# Data in this exercise:
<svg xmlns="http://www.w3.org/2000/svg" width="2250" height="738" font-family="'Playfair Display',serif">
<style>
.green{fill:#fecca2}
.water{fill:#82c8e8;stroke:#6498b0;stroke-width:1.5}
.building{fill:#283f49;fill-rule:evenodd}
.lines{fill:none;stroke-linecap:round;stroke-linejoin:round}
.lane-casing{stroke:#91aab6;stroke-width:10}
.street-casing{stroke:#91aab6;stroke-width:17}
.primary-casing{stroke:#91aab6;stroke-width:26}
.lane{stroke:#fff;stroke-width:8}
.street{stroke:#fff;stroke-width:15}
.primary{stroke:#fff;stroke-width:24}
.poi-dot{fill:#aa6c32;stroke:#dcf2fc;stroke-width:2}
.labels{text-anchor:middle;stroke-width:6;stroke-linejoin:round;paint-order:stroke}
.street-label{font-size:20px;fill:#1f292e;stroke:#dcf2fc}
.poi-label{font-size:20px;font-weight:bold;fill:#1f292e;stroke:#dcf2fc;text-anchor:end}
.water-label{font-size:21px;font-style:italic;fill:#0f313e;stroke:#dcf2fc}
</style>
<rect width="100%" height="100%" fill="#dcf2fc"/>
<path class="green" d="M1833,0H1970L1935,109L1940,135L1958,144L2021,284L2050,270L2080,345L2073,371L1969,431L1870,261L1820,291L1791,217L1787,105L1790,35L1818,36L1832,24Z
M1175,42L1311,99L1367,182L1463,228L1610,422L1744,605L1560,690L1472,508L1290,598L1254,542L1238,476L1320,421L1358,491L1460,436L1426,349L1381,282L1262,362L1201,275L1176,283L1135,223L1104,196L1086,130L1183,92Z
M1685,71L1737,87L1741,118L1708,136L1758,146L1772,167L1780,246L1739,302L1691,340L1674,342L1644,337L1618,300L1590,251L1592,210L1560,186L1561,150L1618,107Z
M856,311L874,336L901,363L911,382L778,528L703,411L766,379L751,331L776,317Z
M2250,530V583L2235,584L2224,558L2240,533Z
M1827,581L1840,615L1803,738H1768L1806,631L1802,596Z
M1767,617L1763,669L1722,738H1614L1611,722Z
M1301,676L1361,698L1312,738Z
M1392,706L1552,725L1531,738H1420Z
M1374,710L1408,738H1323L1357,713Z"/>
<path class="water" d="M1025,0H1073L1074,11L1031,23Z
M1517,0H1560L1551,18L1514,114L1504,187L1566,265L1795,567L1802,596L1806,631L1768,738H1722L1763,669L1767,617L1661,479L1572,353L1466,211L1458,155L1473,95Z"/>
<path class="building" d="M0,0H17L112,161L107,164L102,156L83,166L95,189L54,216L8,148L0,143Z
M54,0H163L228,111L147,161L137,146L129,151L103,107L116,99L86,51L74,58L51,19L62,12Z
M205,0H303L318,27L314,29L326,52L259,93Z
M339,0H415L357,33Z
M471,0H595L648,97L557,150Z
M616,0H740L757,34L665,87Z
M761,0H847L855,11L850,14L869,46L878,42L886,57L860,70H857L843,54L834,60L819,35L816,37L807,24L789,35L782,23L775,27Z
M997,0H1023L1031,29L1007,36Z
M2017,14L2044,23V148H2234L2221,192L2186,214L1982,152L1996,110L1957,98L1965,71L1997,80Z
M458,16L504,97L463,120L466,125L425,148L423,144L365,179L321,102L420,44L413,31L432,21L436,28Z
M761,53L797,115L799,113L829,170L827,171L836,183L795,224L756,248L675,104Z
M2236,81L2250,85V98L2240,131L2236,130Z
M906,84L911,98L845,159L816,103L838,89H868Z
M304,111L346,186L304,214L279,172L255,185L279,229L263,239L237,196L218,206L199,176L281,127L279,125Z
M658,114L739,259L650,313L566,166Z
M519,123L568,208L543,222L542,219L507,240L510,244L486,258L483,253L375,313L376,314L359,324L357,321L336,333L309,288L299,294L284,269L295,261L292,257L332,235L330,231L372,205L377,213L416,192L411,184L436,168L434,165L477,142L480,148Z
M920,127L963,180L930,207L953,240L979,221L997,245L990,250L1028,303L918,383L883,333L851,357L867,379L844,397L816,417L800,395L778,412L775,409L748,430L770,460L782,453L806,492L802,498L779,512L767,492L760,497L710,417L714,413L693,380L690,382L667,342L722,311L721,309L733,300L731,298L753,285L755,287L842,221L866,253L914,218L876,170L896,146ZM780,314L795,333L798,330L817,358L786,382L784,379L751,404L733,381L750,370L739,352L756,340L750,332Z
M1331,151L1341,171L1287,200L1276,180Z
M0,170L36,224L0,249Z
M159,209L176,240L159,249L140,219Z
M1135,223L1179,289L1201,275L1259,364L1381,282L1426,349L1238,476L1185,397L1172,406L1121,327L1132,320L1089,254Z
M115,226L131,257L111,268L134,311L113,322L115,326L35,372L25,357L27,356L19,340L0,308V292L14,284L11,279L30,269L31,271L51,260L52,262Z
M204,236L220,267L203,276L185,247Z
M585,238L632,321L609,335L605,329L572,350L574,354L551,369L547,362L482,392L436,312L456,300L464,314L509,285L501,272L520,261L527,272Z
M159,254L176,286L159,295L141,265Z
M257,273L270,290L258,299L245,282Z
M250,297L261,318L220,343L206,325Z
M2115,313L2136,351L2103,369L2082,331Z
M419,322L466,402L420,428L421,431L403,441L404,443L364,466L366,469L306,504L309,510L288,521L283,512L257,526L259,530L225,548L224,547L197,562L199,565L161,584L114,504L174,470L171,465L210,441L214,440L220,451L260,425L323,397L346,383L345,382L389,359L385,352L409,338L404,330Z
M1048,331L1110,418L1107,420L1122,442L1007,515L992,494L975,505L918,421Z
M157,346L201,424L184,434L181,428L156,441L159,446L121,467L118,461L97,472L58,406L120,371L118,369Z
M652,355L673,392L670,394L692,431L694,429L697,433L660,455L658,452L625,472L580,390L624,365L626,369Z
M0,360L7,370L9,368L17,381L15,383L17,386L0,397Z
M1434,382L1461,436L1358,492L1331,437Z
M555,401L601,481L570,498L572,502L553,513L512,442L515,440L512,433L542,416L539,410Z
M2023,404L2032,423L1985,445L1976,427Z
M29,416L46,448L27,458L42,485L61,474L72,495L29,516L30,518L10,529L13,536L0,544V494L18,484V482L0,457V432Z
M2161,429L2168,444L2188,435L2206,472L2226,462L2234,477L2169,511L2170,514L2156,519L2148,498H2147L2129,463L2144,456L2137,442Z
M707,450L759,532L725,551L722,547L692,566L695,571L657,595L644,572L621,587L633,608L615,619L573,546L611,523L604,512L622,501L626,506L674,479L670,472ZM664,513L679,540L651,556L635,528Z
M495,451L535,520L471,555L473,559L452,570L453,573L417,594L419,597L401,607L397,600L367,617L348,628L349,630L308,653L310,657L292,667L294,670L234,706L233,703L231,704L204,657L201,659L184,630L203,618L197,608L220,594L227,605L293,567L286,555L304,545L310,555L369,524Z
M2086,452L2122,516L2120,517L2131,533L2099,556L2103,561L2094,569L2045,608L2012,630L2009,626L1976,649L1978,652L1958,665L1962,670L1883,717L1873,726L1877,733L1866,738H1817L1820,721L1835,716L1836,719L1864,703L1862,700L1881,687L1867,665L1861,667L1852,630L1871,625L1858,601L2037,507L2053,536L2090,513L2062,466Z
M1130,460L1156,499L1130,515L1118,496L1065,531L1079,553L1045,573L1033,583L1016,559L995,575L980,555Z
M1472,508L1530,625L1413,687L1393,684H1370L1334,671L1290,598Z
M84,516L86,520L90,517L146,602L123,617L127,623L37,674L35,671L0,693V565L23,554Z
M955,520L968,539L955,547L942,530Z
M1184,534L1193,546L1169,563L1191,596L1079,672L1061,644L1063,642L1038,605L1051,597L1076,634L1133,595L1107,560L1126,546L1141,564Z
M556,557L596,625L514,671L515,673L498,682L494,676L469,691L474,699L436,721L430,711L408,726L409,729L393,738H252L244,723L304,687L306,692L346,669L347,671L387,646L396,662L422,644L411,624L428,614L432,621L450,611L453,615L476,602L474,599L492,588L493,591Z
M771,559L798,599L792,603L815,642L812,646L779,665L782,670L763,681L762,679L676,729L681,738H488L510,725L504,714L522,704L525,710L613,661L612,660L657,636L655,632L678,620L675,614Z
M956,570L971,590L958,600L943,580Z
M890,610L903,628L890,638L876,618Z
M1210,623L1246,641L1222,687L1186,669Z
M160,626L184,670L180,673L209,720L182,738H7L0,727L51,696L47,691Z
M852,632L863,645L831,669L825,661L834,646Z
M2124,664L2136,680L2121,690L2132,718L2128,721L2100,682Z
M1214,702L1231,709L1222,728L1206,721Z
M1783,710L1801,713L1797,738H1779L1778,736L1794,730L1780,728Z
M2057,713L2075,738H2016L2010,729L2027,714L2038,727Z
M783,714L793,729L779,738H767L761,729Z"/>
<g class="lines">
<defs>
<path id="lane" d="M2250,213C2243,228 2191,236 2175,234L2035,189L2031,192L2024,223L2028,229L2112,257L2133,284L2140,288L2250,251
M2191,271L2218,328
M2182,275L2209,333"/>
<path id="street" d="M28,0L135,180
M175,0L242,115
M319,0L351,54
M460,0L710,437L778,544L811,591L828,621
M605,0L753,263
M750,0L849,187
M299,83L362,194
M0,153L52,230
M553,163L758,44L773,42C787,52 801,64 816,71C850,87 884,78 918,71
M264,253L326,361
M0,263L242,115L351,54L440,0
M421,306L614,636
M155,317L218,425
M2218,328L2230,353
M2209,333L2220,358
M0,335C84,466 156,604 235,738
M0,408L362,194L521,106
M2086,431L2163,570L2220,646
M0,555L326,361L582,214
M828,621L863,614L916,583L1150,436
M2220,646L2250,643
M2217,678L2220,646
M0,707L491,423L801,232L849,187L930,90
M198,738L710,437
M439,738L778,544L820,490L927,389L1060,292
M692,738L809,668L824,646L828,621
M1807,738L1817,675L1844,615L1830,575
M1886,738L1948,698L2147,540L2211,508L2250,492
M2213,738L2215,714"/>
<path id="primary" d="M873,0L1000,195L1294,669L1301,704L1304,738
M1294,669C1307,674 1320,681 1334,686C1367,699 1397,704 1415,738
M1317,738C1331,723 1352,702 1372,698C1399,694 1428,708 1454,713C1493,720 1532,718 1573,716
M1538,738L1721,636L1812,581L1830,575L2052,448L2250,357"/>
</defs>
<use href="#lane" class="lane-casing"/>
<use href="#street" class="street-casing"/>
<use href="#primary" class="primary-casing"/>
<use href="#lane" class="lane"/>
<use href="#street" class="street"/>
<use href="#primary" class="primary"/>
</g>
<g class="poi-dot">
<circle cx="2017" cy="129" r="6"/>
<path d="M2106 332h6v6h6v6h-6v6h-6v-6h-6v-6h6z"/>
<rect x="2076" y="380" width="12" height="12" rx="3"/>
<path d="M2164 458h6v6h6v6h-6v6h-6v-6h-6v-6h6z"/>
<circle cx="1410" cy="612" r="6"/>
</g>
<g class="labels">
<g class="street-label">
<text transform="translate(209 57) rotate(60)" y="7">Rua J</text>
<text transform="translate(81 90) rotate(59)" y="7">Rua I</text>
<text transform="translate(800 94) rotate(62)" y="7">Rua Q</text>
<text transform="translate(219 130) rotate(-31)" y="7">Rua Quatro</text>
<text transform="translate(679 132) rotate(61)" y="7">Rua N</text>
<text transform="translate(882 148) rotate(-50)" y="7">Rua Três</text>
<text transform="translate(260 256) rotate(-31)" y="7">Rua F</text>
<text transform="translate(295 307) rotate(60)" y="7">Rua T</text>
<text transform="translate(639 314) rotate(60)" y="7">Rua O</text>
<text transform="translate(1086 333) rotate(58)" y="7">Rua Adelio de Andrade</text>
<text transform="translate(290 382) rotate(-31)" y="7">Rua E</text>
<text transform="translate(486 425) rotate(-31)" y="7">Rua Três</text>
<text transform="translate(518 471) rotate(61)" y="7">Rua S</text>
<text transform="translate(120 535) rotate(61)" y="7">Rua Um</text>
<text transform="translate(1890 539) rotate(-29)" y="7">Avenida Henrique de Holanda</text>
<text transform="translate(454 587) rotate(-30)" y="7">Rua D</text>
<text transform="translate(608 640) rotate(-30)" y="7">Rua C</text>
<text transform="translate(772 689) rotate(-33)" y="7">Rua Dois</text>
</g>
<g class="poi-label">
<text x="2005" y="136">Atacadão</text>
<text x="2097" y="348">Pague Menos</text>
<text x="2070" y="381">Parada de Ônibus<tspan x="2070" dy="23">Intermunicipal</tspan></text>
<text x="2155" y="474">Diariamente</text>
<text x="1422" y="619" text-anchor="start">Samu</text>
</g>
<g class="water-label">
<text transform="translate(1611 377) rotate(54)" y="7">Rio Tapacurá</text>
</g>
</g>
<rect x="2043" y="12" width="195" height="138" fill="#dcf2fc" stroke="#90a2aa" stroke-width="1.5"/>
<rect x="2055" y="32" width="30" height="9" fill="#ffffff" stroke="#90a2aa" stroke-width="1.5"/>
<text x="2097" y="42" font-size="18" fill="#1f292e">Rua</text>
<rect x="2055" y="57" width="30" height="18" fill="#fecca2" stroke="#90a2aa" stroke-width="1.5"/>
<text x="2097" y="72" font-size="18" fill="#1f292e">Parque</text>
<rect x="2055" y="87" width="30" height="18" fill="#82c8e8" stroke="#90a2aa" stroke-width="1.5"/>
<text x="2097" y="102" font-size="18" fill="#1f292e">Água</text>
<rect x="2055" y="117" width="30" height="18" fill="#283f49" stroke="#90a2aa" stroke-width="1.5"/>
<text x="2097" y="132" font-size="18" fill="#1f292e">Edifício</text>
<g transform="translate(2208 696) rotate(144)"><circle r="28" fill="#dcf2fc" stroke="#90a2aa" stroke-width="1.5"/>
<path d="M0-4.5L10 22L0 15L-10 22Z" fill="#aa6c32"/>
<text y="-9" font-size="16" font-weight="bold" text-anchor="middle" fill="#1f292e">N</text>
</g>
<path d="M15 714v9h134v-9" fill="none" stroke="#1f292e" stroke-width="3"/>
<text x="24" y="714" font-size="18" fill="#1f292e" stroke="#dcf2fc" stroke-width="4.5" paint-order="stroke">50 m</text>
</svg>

# The task:
If a line in the data holds the word "building", count it, then state the total alone.

# Output of the exercise:
2